Lumacaftor/Ivacaftor longer trial on Heterozygous F508del Cystic Fibrosis Patients
At the end of November, the results of a clinical trial of Lumacaftor/Ivacaftor, also known as Orkambi, in CF patients with one F508Del mutation were published in the Annals of the American Thoracic Society.
A past trial for Orkambi in this type of CF patient (heterozygous F508del) lasted 28 days and showed that the treatment did not improve lung function. The more recent trial went on for 56 days and showed an improvement in respiratory symptoms but again not in FEV1% Predicted.
The patients were 18 years or older, with CF, and with an FEV1 of 40-90% of predicted. There were 126 patients at the start of the trial and 119 completed it; half were randomly assigned to received treatment and half received a placebo.

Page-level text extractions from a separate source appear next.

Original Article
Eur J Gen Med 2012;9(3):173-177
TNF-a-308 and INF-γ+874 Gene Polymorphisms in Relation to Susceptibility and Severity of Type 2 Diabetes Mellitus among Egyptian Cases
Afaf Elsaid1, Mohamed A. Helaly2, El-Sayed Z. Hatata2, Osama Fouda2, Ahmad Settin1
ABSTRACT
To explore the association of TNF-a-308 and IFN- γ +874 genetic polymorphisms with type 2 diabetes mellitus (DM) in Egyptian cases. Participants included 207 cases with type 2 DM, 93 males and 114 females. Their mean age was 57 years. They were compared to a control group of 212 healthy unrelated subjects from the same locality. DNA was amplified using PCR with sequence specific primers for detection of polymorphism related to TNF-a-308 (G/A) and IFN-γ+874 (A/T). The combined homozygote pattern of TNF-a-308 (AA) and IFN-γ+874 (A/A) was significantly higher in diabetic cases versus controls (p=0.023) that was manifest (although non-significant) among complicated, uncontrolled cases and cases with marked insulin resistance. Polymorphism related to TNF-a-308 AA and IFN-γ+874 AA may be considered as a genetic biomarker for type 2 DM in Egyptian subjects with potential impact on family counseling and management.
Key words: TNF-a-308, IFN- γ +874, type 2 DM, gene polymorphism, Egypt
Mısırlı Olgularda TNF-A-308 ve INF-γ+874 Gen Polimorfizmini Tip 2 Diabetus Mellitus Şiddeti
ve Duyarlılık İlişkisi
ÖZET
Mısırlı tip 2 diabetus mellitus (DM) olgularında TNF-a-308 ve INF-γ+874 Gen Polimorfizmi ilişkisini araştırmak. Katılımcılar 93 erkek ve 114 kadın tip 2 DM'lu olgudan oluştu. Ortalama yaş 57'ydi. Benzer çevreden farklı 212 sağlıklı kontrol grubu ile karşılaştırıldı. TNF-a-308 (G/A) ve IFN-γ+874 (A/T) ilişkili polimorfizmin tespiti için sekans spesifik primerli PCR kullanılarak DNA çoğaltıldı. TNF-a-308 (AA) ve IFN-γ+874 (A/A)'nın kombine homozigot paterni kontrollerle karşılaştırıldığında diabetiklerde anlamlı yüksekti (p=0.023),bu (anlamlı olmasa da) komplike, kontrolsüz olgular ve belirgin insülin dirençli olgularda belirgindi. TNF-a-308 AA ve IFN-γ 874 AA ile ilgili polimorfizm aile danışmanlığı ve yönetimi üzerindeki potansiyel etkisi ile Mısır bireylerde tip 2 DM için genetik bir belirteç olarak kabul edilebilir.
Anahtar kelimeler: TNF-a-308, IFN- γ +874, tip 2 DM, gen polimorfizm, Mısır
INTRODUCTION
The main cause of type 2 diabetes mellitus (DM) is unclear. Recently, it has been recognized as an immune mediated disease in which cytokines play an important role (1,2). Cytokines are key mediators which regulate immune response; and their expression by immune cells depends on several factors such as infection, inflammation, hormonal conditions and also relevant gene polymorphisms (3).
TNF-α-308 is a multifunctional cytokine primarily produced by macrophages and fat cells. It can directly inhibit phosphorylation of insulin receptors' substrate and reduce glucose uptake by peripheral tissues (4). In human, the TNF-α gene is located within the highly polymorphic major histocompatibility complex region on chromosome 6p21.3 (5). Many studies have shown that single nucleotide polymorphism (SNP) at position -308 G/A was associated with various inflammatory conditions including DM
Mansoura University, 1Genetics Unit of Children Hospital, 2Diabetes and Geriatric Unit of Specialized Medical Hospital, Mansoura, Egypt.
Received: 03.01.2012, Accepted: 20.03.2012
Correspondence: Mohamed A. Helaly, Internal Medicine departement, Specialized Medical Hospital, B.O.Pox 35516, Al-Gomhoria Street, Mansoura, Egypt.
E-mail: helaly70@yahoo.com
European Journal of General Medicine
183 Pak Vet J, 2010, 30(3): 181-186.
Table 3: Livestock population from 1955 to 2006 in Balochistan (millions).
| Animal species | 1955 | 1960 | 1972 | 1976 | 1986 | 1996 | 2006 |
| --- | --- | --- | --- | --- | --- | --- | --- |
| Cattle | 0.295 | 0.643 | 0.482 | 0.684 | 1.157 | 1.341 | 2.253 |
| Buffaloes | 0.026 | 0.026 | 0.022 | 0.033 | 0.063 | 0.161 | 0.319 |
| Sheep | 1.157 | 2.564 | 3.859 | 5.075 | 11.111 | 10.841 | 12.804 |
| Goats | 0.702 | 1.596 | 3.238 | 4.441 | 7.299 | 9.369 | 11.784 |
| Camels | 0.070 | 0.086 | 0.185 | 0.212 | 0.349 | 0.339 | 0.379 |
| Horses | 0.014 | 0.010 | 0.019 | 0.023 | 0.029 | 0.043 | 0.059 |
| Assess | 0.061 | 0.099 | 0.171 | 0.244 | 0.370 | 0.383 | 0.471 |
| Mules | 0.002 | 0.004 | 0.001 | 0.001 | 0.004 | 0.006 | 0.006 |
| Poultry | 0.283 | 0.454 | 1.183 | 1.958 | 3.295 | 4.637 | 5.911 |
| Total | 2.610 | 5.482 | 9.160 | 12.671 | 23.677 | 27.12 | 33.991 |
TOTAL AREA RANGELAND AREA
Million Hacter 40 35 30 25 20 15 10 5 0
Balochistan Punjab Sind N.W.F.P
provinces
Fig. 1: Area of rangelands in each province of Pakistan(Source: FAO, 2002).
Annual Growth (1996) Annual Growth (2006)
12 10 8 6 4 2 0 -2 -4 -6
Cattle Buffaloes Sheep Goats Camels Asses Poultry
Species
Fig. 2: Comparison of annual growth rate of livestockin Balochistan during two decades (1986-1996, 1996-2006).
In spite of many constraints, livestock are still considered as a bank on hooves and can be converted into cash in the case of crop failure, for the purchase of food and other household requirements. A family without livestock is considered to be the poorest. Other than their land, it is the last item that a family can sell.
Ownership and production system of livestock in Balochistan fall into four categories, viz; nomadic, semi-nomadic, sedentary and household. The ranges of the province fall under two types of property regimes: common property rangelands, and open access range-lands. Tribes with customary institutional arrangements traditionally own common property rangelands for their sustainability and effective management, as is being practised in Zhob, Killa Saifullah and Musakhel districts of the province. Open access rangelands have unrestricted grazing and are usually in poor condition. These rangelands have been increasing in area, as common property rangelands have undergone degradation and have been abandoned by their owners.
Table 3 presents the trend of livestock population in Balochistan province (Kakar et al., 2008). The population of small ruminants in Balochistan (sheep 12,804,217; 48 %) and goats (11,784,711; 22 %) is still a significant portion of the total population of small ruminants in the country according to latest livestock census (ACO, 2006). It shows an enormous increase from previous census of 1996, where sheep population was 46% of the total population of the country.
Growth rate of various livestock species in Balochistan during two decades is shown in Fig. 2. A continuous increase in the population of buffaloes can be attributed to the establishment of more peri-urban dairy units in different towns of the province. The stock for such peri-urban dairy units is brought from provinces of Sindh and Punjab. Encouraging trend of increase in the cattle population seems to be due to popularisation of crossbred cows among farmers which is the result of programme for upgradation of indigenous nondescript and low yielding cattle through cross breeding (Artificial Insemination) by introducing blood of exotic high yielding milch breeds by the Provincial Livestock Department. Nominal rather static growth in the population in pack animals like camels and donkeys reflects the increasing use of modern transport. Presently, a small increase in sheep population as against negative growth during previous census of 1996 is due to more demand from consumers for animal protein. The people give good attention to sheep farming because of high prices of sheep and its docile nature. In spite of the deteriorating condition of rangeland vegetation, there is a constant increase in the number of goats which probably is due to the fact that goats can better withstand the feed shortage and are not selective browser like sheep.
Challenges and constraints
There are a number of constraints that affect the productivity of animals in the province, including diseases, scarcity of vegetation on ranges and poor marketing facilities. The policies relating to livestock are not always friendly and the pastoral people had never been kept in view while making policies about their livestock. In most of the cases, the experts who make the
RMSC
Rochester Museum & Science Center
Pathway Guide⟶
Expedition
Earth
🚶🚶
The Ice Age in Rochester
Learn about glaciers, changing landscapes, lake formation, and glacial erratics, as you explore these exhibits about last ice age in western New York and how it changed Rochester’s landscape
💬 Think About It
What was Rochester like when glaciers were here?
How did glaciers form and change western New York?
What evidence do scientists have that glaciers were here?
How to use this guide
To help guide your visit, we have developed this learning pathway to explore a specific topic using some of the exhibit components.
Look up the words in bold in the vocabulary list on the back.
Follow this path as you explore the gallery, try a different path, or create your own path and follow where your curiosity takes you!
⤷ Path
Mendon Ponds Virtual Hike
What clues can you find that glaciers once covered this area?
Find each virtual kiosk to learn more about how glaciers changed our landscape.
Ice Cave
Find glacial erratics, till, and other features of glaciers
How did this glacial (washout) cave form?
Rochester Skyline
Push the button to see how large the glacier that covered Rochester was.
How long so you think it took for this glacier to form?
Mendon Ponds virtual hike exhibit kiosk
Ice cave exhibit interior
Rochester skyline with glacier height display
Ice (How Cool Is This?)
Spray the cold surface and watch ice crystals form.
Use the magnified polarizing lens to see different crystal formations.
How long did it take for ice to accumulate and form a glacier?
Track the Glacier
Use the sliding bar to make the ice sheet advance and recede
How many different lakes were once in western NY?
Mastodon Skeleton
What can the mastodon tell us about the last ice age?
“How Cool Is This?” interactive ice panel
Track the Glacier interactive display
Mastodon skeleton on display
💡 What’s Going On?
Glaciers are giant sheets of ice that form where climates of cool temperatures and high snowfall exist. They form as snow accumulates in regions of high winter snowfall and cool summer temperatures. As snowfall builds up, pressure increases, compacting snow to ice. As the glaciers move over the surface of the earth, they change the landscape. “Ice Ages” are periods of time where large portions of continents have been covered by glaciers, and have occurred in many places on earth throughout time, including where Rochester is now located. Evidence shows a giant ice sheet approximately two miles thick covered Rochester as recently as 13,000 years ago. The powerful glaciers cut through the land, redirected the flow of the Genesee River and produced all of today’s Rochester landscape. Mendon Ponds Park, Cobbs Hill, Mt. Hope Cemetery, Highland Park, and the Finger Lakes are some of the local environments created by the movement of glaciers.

At the conclusion of the study, it was determined that:
- Sweat chloride levels dropped an average of 11.3 points for those receiving treatment and 0.8 points for the placebo group.
- CF respiratory symptom scores improved by 5.7 points for those receiving treatment versus −0.8 for the placebo group.
- Absolute change in FEV1% Predicted at day 56 was −0.6 for the treatment group and −1.2 for the placebo group.
- No changes in body mass index (BMI) occurred.
From the Abstract:
Conclusions: Sweat chloride and respiratory symptom scores improved with lumacaftor/ivacaftor, though no meaningful benefit was seen in ppFEV1 and BMI in patients heterozygous for F508del-CFTR.